-- Work required --
Which of the lines below mention the word "right"? Pull each one out.

-- Dataset records --
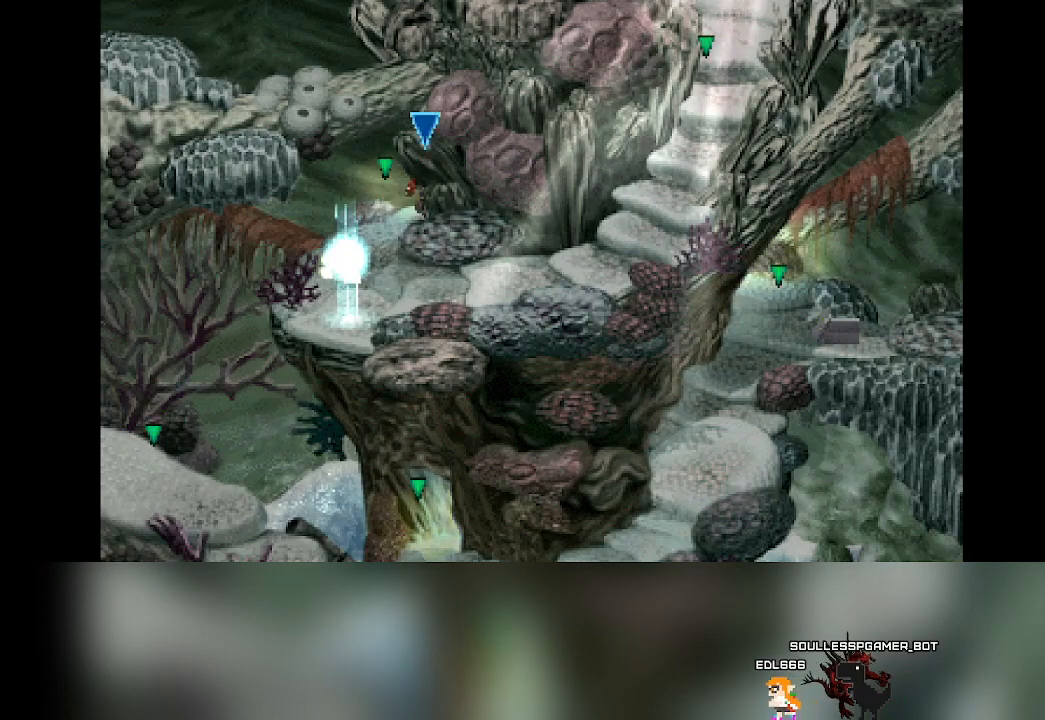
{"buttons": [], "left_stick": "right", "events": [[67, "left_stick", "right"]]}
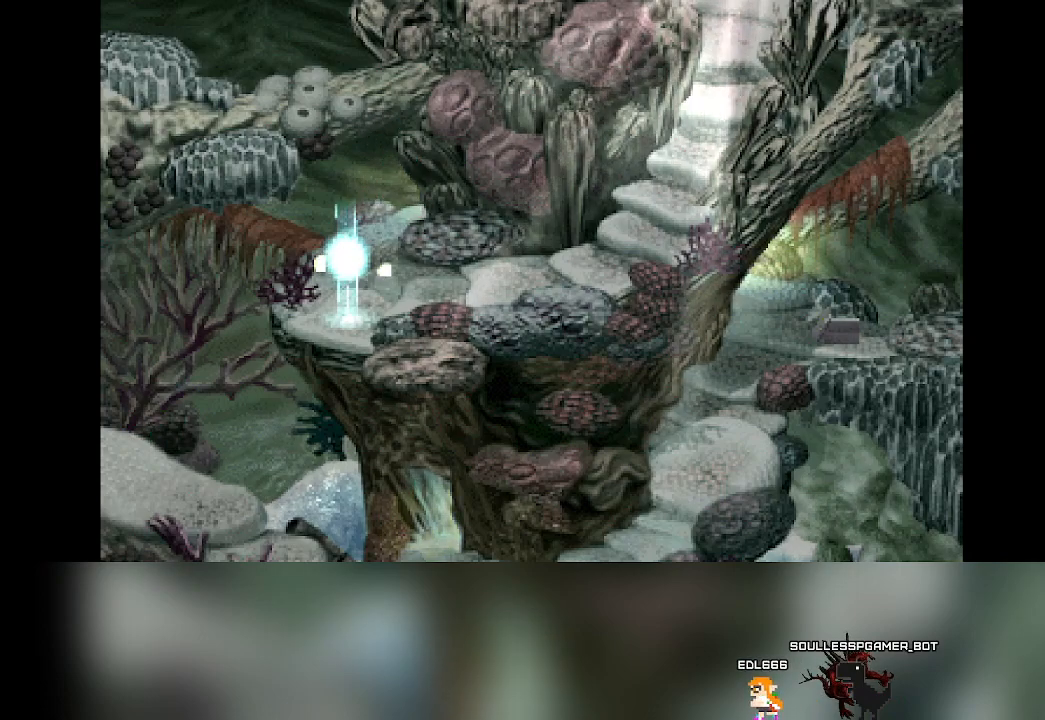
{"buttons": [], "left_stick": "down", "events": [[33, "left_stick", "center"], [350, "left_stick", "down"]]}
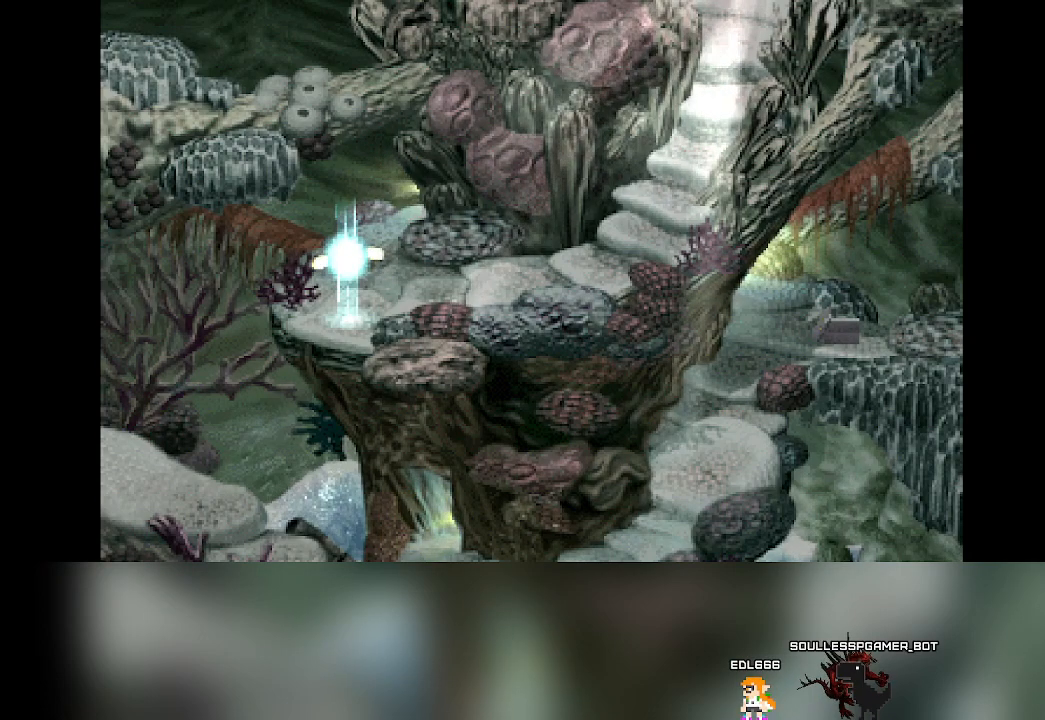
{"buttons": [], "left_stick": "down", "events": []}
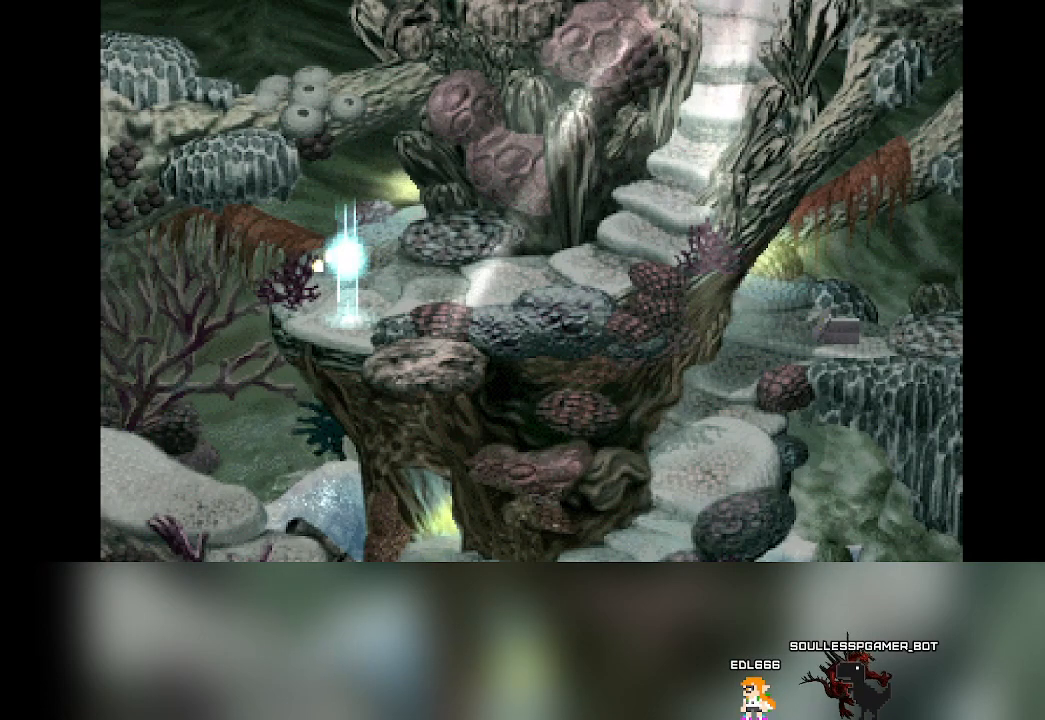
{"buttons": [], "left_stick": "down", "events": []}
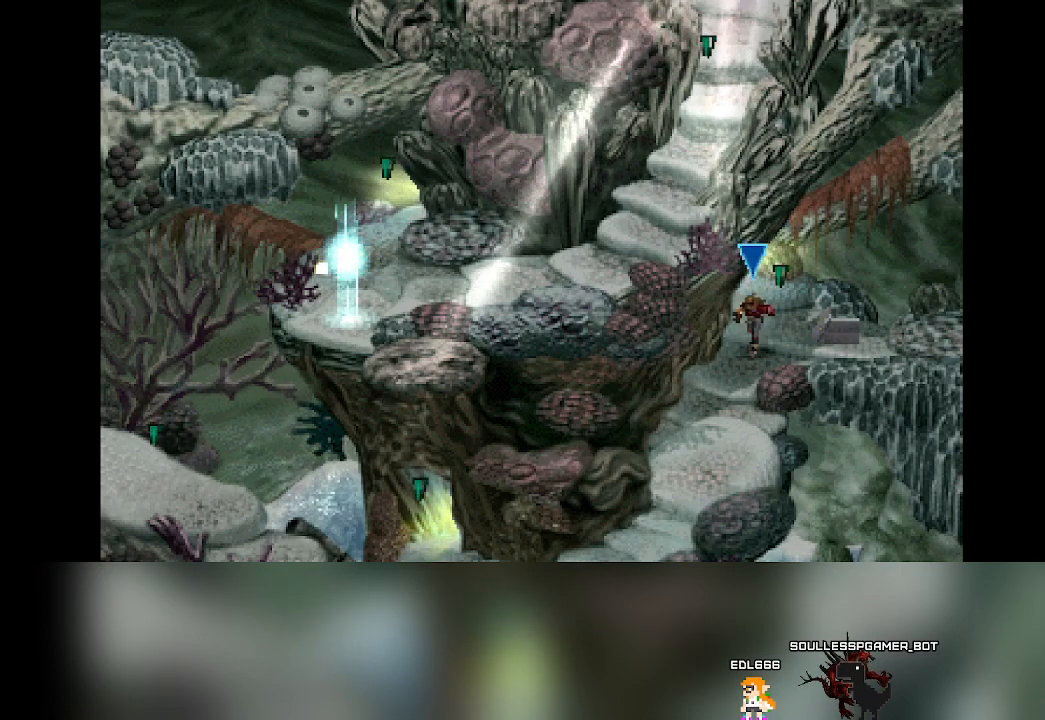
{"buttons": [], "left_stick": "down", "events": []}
---
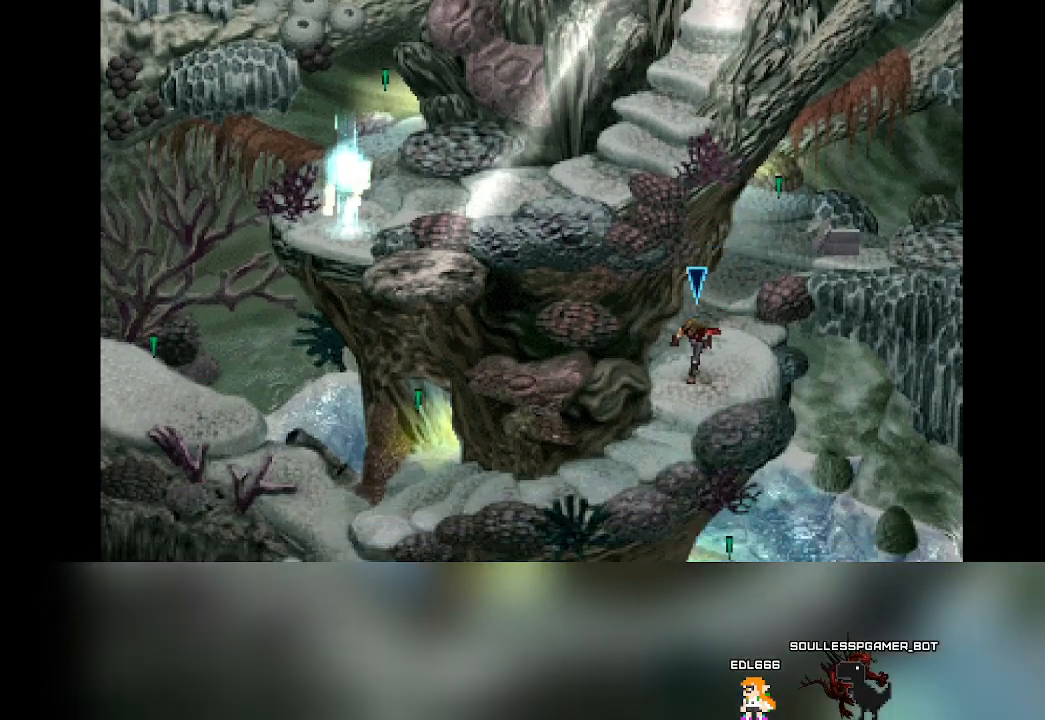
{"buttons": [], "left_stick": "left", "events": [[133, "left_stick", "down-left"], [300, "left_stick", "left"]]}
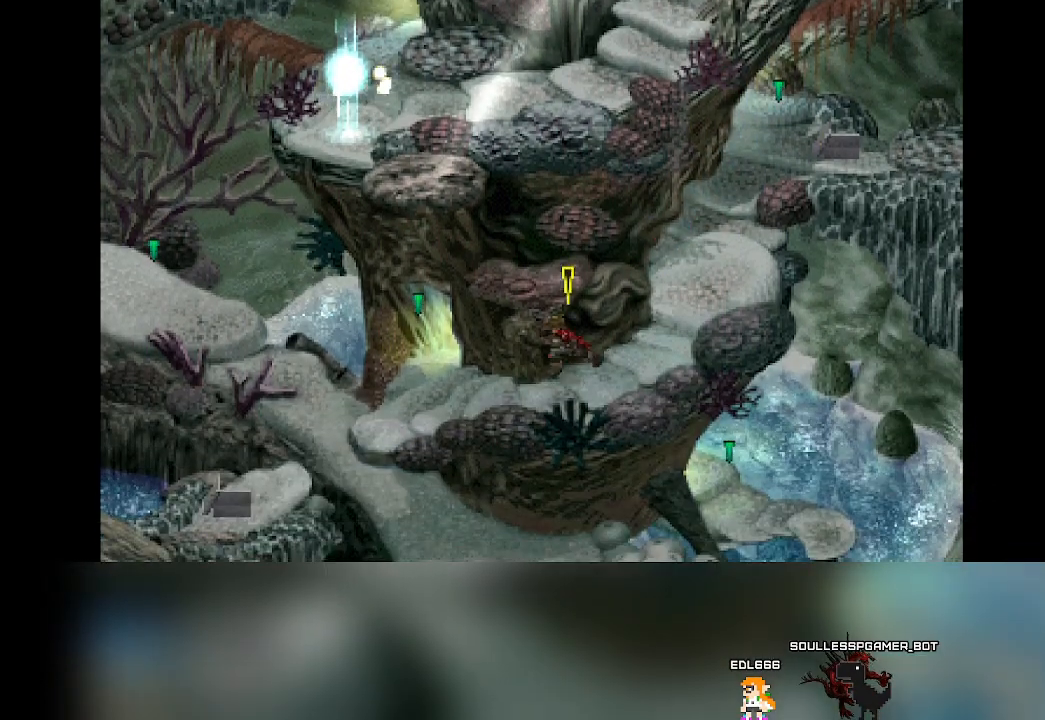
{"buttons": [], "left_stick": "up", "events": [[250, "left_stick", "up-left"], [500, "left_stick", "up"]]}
==
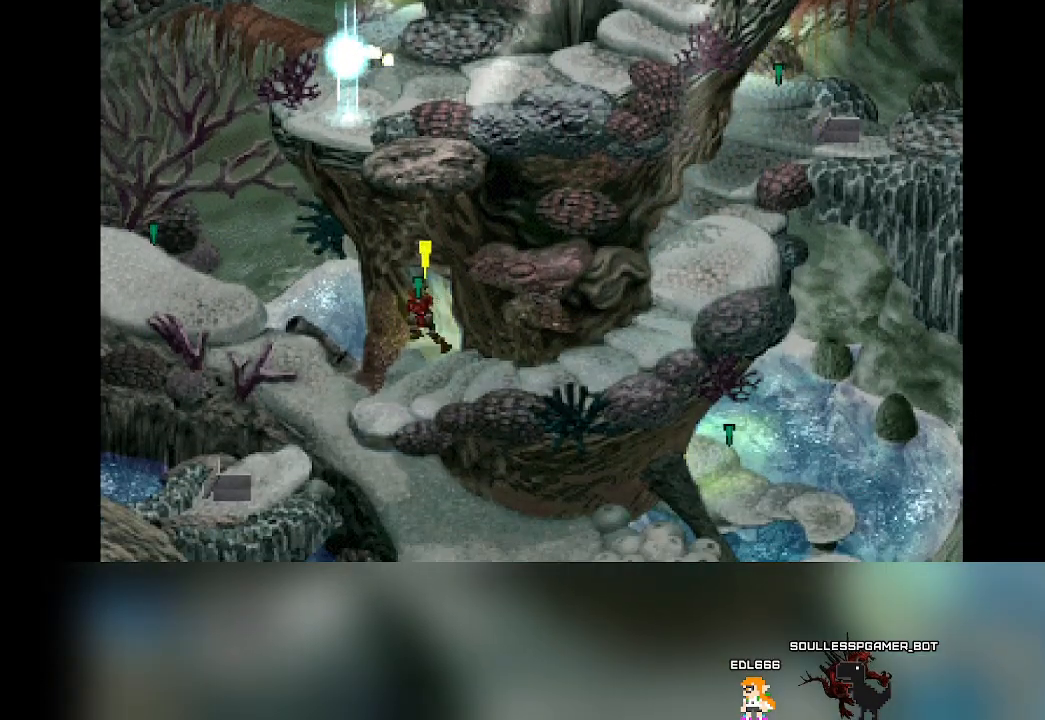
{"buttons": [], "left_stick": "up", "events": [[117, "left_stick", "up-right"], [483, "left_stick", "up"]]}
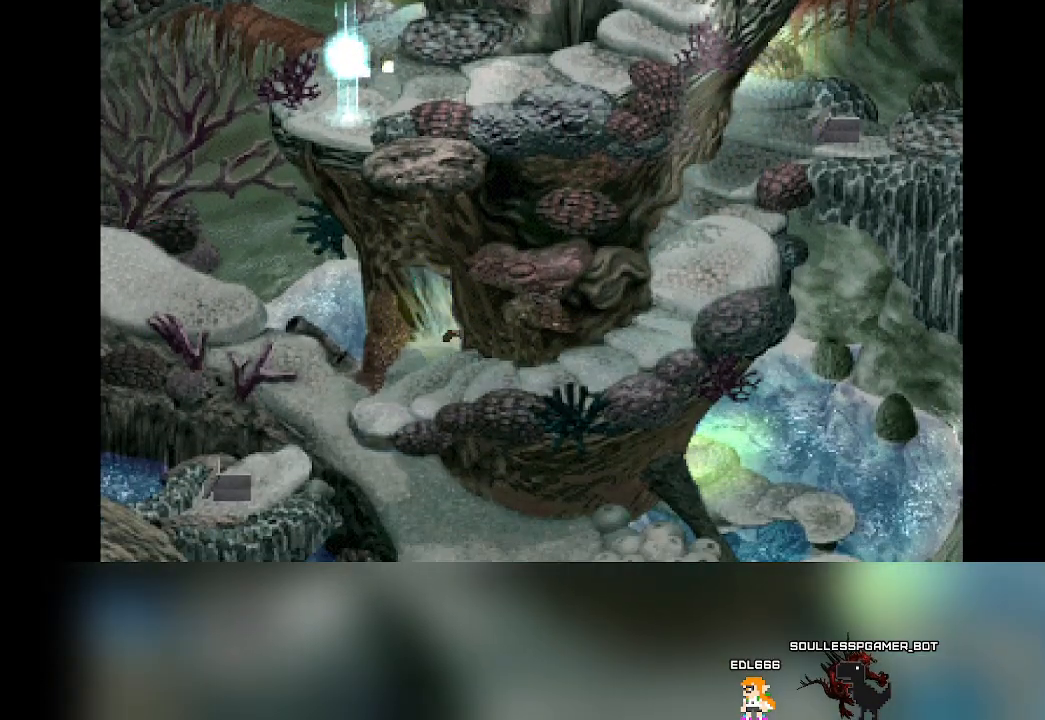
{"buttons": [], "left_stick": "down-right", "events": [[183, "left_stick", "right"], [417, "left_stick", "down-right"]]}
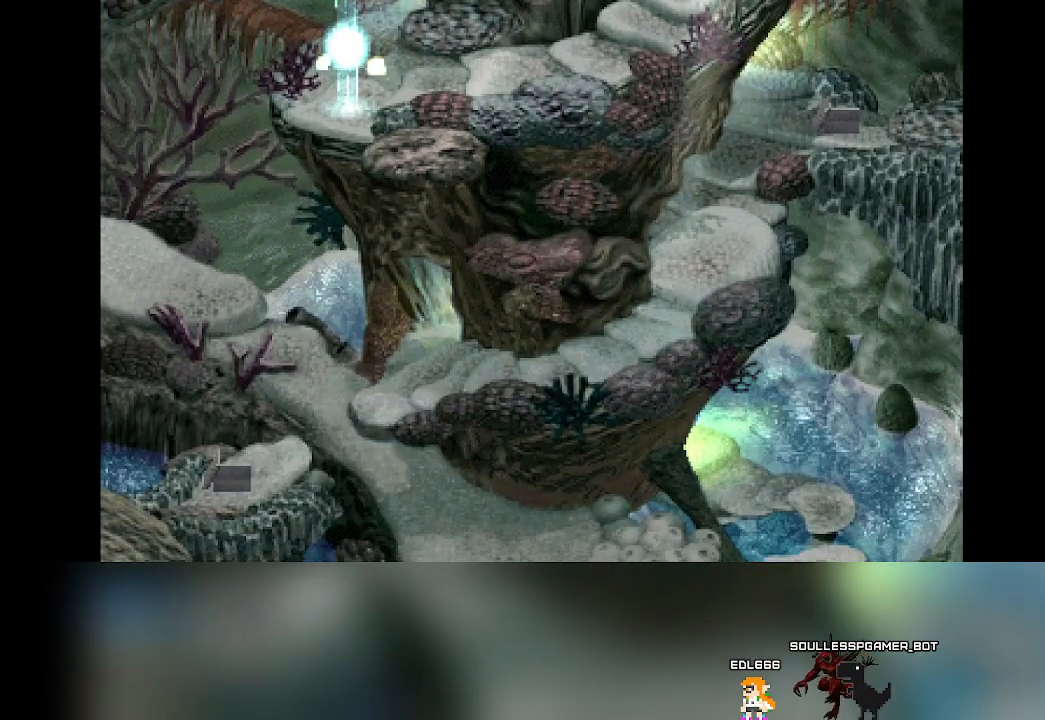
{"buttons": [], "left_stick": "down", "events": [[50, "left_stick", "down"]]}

-- Output of the exercise --
{"buttons": [], "left_stick": "right", "events": [[67, "left_stick", "right"]]}
{"buttons": [], "left_stick": "up", "events": [[117, "left_stick", "up-right"], [483, "left_stick", "up"]]}
{"buttons": [], "left_stick": "down-right", "events": [[183, "left_stick", "right"], [417, "left_stick", "down-right"]]}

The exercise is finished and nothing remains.